→ TASK TO CARRY OUT:
Reproduce every text line of the records below verbatim, keeping their original order. Leave the pictures out of the answer.

→ DATASET:
────────

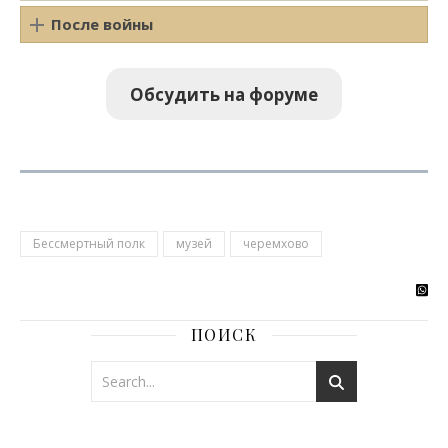
После войны
Обсудить на форуме
Бессмертный полк
музей
черемхово
ПОИСК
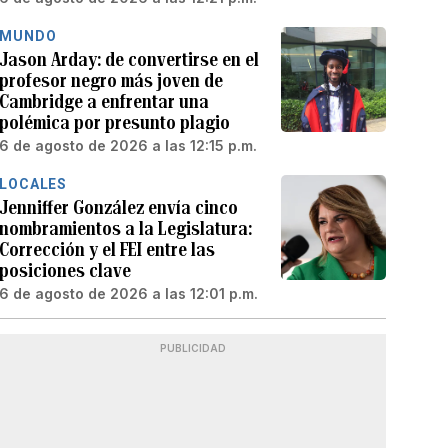
MUNDO
Jason Arday: de convertirse en el
profesor negro más joven de
Cambridge a enfrentar una
polémica por presunto plagio
6 de agosto de 2026 a las 12:15 p.m.
LOCALES
Jenniffer González envía cinco
nombramientos a la Legislatura:
Corrección y el FEI entre las
posiciones clave
6 de agosto de 2026 a las 12:01 p.m.
PUBLICIDAD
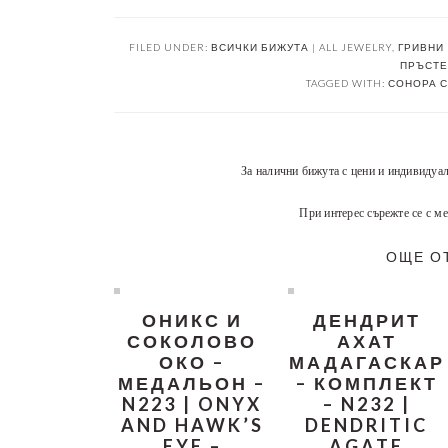
FILED UNDER:
ВСИЧКИ БИЖУТА | ALL JEWELRY
,
ГРИВНИ 
ПРЪСТЕН
TAGGED WITH:
СОНОРА С
За налични бижута с цени и индивидуа
При интерес сърежте се с ме
ОЩЕ О
ОНИКС И
ДЕНДРИТ
СОКОЛОВО
АХАТ
ОКО –
МАДАГАСКАР
МЕДАЛЬОН –
– КОМПЛЕКТ
N223 | ONYX
– N232 |
AND HAWK’S
DENDRITIC
EYE –
AGATE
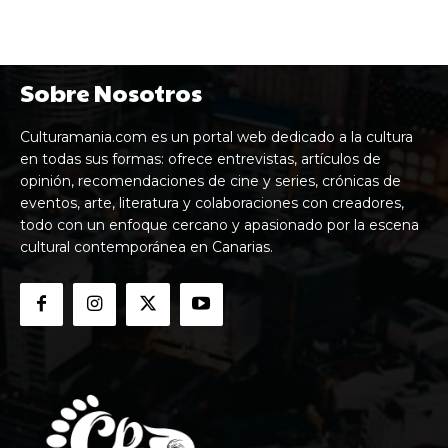
Sobre Nosotros
Culturamania.com es un portal web dedicado a la cultura
en todas sus formas: ofrece entrevistas, artículos de
opinión, recomendaciones de cine y series, crónicas de
eventos, arte, literatura y colaboraciones con creadores,
todo con un enfoque cercano y apasionado por la escena
cultural contemporánea en Canarias.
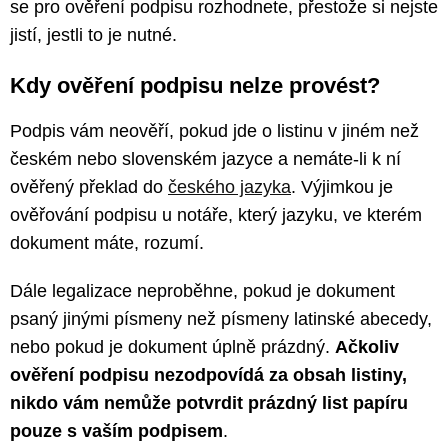
se pro ověření podpisu rozhodnete, přestože si nejste
jistí, jestli to je nutné.
Kdy ověření podpisu nelze provést?
Podpis vám neověří, pokud jde o listinu v jiném než
českém nebo slovenském jazyce a nemáte-li k ní
ověřený překlad do
českého jazyka
. Výjimkou je
ověřování podpisu u notáře, který jazyku, ve kterém
dokument máte, rozumí.
Dále legalizace neproběhne, pokud je dokument
psaný jinými písmeny než písmeny latinské abecedy,
nebo pokud je dokument úplně prázdný.
Ačkoliv
ověření podpisu nezodpovídá za obsah listiny,
nikdo vám nemůže potvrdit prázdný list papíru
pouze s vaším podpisem
.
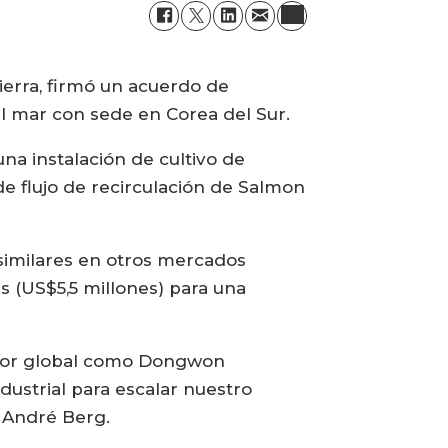
ierra, firmó un acuerdo de
l mar con sede en Corea del Sur.
na instalación de cultivo de
de flujo de recirculación de Salmon
similares en otros mercados
 (US$5,5 millones) para una
ctor global como Dongwon
ustrial para escalar nuestro
n André Berg.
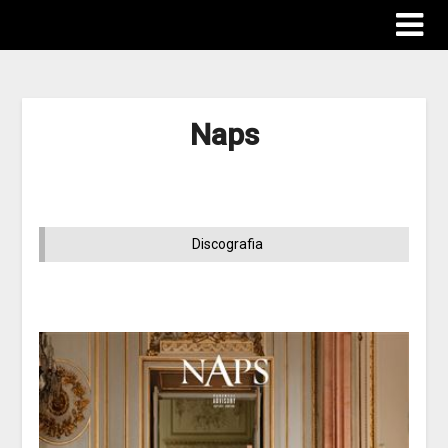
Naps
Discografia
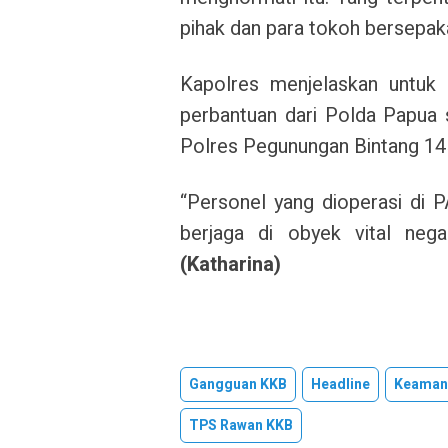
pihak dan para tokoh bersepak
Kapolres menjelaskan untuk
perbantuan dari Polda Papua 
Polres Pegunungan Bintang 14
“Personel yang dioperasi di
berjaga di obyek vital nega
(Katharina)
Gangguan KKB
Headline
Keaman
TPS Rawan KKB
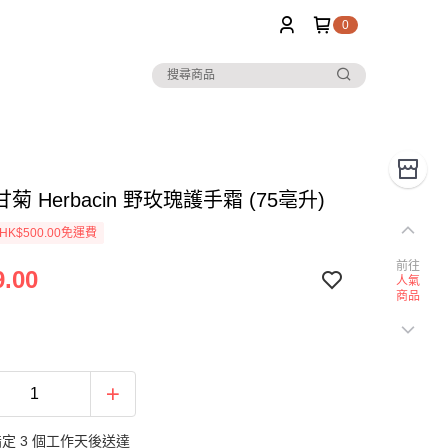
0
菊 Herbacin 野玫瑰護手霜 (75亳升)
K$500.00免運費
前往
.00
人氣
商品
定 3 個工作天後送達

────────

→ OUTPUT OF THE TASK:
После войны
Обсудить на форуме
Бессмертный полк
музей
черемхово
ПОИСК
MUNDO
Jason Arday: de convertirse en el
profesor negro más joven de
Cambridge a enfrentar una
polémica por presunto plagio
6 de agosto de 2026 a las 12:15 p.m.
LOCALES
Jenniffer González envía cinco
nombramientos a la Legislatura:
Corrección y el FEI entre las
posiciones clave
6 de agosto de 2026 a las 12:01 p.m.
PUBLICIDAD
FILED UNDER:
ВСИЧКИ БИЖУТА | ALL JEWELRY
,
ГРИВНИ 
ПРЪСТЕН
TAGGED WITH:
СОНОРА С
За налични бижута с цени и индивидуа
При интерес сърежте се с ме
ОЩЕ О
ОНИКС И
ДЕНДРИТ
СОКОЛОВО
АХАТ
ОКО –
МАДАГАСКАР
МЕДАЛЬОН –
– КОМПЛЕКТ
N223 | ONYX
– N232 |
AND HAWK’S
DENDRITIC
EYE –
AGATE
Sobre Nosotros
Culturamania.com es un portal web dedicado a la cultura
en todas sus formas: ofrece entrevistas, artículos de
opinión, recomendaciones de cine y series, crónicas de
eventos, arte, literatura y colaboraciones con creadores,
todo con un enfoque cercano y apasionado por la escena
cultural contemporánea en Canarias.
se pro ověření podpisu rozhodnete, přestože si nejste
jistí, jestli to je nutné.
Kdy ověření podpisu nelze provést?
Podpis vám neověří, pokud jde o listinu v jiném než
českém nebo slovenském jazyce a nemáte-li k ní
ověřený překlad do
českého jazyka
. Výjimkou je
ověřování podpisu u notáře, který jazyku, ve kterém
dokument máte, rozumí.
Dále legalizace neproběhne, pokud je dokument
psaný jinými písmeny než písmeny latinské abecedy,
nebo pokud je dokument úplně prázdný.
Ačkoliv
ověření podpisu nezodpovídá za obsah listiny,
nikdo vám nemůže potvrdit prázdný list papíru
pouze s vaším podpisem
.
ierra, firmó un acuerdo de
l mar con sede en Corea del Sur.
na instalación de cultivo de
de flujo de recirculación de Salmon
similares en otros mercados
 (US$5,5 millones) para una
ctor global como Dongwon
ustrial para escalar nuestro
n André Berg.
Naps
Discografia
pihak dan para tokoh bersepak
Kapolres menjelaskan untuk
perbantuan dari Polda Papua 
Polres Pegunungan Bintang 14
“Personel yang dioperasi di
berjaga di obyek vital nega
(Katharina)
Gangguan KKB
Headline
Keaman
TPS Rawan KKB
0
菊 Herbacin 野玫瑰護手霜 (75亳升)
K$500.00免運費
前往
.00
人氣
商品
定 3 個工作天後送達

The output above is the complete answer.